Título: Na disputa pelo controle da internet, todos cantam vitória
Autor: Otávio Dias
Fonte: O Estado de São Paulo, 17/11/2005, Economia & Negócios, p. B6

Os Estados Unidos cantaram vitória; os países que pressionavam por uma internacionalização da gestão da internet, entre eles o Brasil, também. Assim começou a Cúpula Mundial sobre a Sociedade da Informação, ontem, em Túnis. Na noite de terça-feira, mais de cem países chegaram a um acordo sobre a polêmica questão do controle da internet. Os EUA mantiveram o controle sobre os aspectos técnicos da administração da rede mundial de computadores, preservando o cerne de sua função atual.

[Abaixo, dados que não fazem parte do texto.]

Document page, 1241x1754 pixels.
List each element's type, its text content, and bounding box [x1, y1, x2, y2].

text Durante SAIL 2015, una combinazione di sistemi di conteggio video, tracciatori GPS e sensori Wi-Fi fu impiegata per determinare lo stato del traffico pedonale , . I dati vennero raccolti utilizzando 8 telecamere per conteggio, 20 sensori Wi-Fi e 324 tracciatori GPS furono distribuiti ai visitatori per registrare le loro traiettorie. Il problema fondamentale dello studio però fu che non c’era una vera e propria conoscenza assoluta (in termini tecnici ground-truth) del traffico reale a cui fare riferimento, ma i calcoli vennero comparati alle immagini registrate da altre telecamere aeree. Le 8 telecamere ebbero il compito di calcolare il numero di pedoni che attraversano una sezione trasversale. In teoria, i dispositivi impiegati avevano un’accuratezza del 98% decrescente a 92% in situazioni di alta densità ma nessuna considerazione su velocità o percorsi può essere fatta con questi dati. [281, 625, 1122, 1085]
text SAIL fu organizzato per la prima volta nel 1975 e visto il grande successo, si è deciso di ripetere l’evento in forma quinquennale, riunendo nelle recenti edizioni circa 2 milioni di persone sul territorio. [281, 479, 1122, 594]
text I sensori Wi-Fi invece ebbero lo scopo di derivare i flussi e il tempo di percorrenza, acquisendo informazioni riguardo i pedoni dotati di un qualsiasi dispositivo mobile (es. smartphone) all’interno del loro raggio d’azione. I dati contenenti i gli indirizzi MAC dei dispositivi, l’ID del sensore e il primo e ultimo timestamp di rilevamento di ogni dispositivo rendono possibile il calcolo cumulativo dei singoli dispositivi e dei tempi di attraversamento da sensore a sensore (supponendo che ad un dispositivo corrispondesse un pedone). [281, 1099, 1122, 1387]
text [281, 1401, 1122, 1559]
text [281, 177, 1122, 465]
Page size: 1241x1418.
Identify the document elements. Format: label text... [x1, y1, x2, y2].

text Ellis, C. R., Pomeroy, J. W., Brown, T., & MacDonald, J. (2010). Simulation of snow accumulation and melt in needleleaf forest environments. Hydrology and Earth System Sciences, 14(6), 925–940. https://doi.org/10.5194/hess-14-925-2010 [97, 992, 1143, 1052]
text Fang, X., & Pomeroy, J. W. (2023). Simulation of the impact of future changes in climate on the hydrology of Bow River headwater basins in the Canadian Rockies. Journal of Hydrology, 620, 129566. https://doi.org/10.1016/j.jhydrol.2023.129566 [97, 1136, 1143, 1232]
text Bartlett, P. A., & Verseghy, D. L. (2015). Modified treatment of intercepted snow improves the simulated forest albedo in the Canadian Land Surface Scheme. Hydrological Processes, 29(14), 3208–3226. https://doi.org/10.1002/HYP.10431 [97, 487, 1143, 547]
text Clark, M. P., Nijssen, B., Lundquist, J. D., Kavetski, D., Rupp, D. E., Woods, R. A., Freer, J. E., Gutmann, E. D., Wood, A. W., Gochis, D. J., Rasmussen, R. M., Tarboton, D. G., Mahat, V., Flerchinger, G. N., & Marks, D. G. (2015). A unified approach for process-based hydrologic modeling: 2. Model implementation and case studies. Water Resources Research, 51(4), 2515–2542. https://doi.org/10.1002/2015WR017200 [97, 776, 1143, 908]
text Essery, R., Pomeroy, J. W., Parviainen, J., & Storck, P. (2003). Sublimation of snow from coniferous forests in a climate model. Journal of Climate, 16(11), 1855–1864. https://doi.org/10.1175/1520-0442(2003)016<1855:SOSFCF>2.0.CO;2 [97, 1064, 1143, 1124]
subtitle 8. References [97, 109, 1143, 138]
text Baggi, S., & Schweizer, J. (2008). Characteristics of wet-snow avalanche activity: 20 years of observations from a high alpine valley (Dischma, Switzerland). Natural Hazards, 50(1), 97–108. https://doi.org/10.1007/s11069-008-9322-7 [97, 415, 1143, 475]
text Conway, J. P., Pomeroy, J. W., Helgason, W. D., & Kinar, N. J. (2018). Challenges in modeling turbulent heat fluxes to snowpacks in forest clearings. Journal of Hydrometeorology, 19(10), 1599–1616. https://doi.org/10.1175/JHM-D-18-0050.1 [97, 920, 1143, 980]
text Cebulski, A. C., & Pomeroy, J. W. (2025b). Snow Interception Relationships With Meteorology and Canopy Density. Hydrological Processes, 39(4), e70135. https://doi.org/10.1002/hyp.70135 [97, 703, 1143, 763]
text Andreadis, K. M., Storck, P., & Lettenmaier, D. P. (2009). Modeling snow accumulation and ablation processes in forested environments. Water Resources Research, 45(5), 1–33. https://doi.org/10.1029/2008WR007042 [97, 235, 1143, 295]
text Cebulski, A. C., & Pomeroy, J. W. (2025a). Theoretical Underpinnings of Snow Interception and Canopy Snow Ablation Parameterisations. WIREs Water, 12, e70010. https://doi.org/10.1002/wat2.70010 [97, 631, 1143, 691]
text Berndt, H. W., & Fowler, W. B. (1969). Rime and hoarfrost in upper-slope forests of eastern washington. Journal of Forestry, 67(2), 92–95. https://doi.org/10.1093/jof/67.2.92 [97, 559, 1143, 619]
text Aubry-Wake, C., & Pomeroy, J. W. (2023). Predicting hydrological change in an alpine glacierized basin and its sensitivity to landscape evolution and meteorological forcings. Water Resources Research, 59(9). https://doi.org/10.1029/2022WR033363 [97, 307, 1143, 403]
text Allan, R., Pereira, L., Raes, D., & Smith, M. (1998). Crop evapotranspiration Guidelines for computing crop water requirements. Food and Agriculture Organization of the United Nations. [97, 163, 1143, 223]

Foi criado, no entanto, o Fórum de Governança da Internet, do qual participarão governos e representantes de empresas e da sociedade civil. O fórum não terá poder decisório em questões relativas à administração da Web, mas articulará políticas em áreas importantes como segurança no ciberespaço (combate a spams, vírus etc.), políticas de inclusão digital e regras mais claras para o comércio online internacional, entre outras.

Como muitas ações importantes para o funcionamento da rede dependem de ações de governos, empresas e entidades civis, há espaço para a obtenção de resultados concretos. Não há hoje um fórum único para discutir os complexos temas surgidos com o crescimento da internet e das novas tecnologias digitais. Mas a gestão de domínios e de endereços da internet, assim como a administração dos computadores centrais responsáveis pelo funcionamento da rede, permanecerão sob responsabilidade da Icann (Internet Corporation of Assigned Names and Numbers), sediada na Califórnia.

A Icann é uma organização privada, sem fins lucrativos e 'quase independente', à qual o governo americano delegou a gestão da rede. O órgão manterá seu poder de decisão sobre os aspectos técnicos da administração da internet. 'Não mudamos nada no que diz respeito ao papel do governo americano e aos aspectos técnicos que tanto nos preocupavam', disse o embaixador David Gross, chefe da delegação americana na cúpula.

Mas outros participantes têm outra visão. Para a União Européia, que foi o fiel da balança na decisão de criar o fórum, haverá 'uma internacionalização maior na governança da internet e uma maior cooperação'.

O documento, que deverá ser aprovado no final da cúpula amanhã, prevê que cada país seja ouvido em decisões que a Icann venha a tomar relativas ao seu domínio. Por exemplo: o Brasil participará de decisões sobre o domínio '.br'.

Já o embaixador Antonino Marques Porto, representante do Brasil nas negociações, acredita que o fórum terá influência e acabará sendo ouvido pelos EUA. 'Foi criado um fórum multilateral e internacional, que poderá discutir e estabelecer políticas muito mais transparentes em relação à internet', disse ao Estado.

Ele avaliou o acordo como uma vitória dos países que defende a internacionalização do controle da internet. O Brasil é um dos líderes do grupo, do qual participam outras nações em desenvolvimento.

A UE mudou de posição recentemente e passou a apoiar a criação de um novo organismo, o que teve um peso fundamental na conclusão do acordo.

O primeiro encontro do Fórum de Governança da Internet será em 2006. 'Viramos uma nova página na história da internet nesta conferência', disse o secretário-geral da cúpula, Yoshio Utsumi. Já o secretário-geral da ONU, Kofi Annan, na sessão de abertura da conferência, ontem, buscou um apaziguamento com os EUA: 'Quero deixar bem claro que a ONU não quer assumir funções, policiar ou controlar a internet.

A gestão diária da rede deve ser deixada para instituições técnicas. Foi criado um órgão que discutirá questões e terá sua voz ouvida. É um bom início de cooperação. Por terem criado a internet e investido em sua infraestrutura, os EUA dizem que têm o direito a manter o controle.